Copy out the records below, from the line containing "What is the sum of all values?" down through the end of the records, leaving out the pictures.

________________________________________

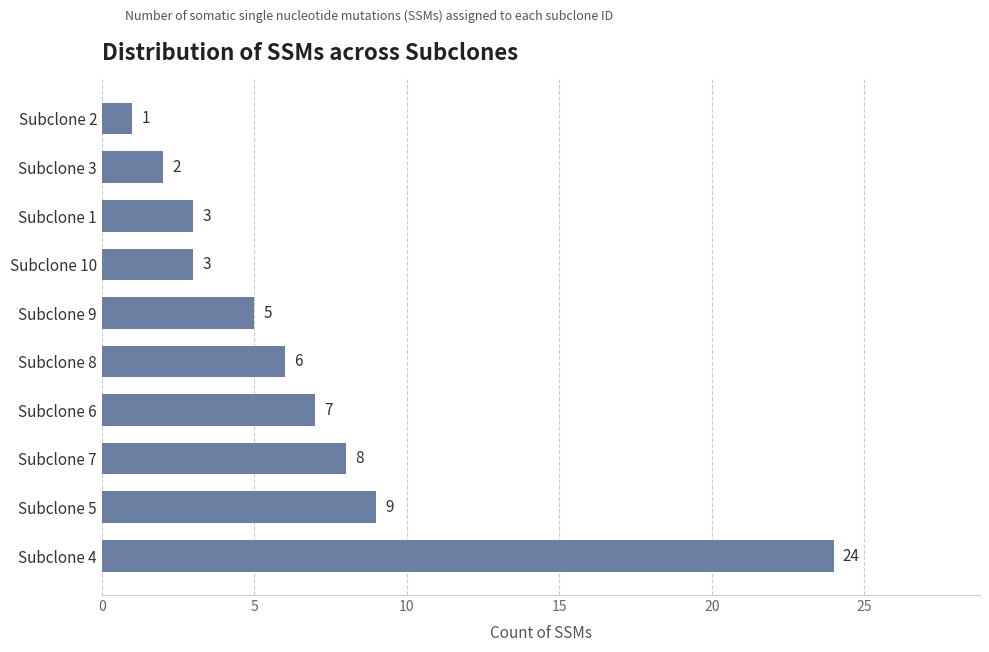

What value does the data have at Subclone 7?

8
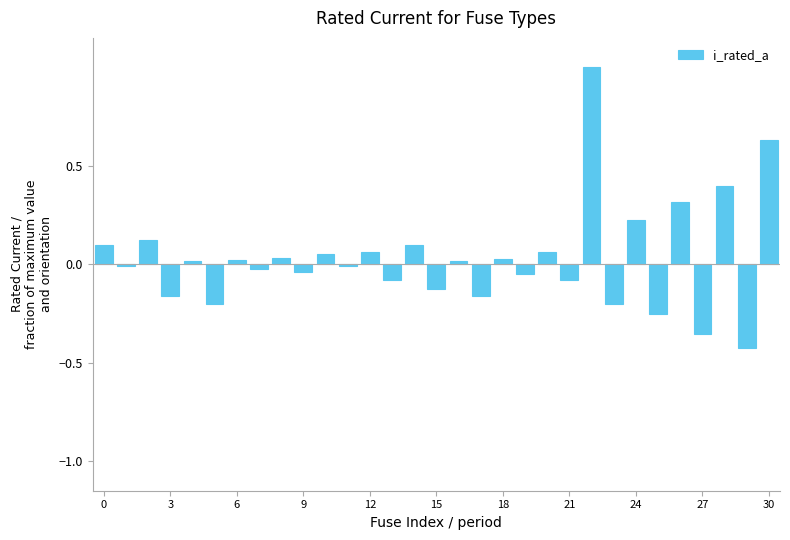

What is the sum of all values?

1.0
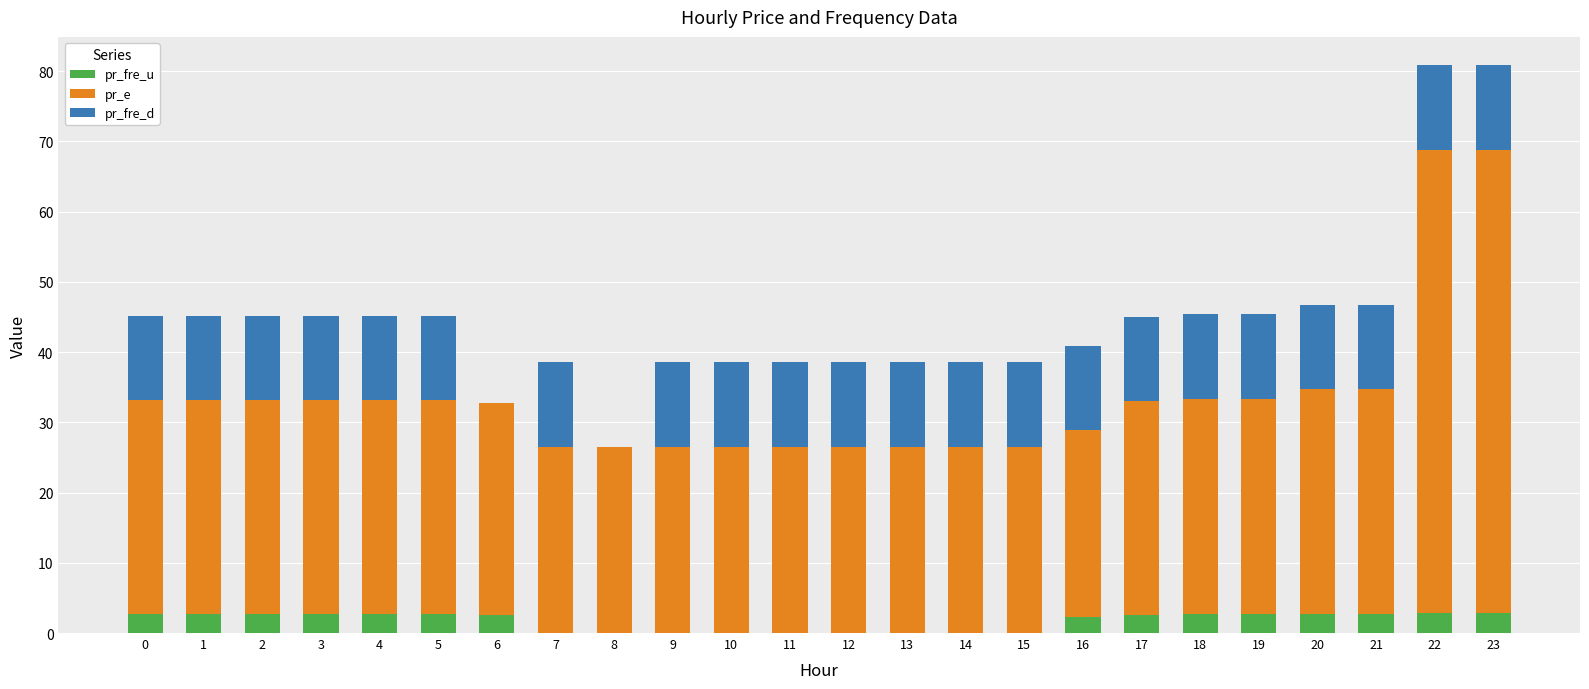

The pr_fre_u series shows 0.0 at 14. True or false?

True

________________________________________

Your response
What is the sum of all values?

1.0

The pr_fre_u series shows 0.0 at 14. True or false?

True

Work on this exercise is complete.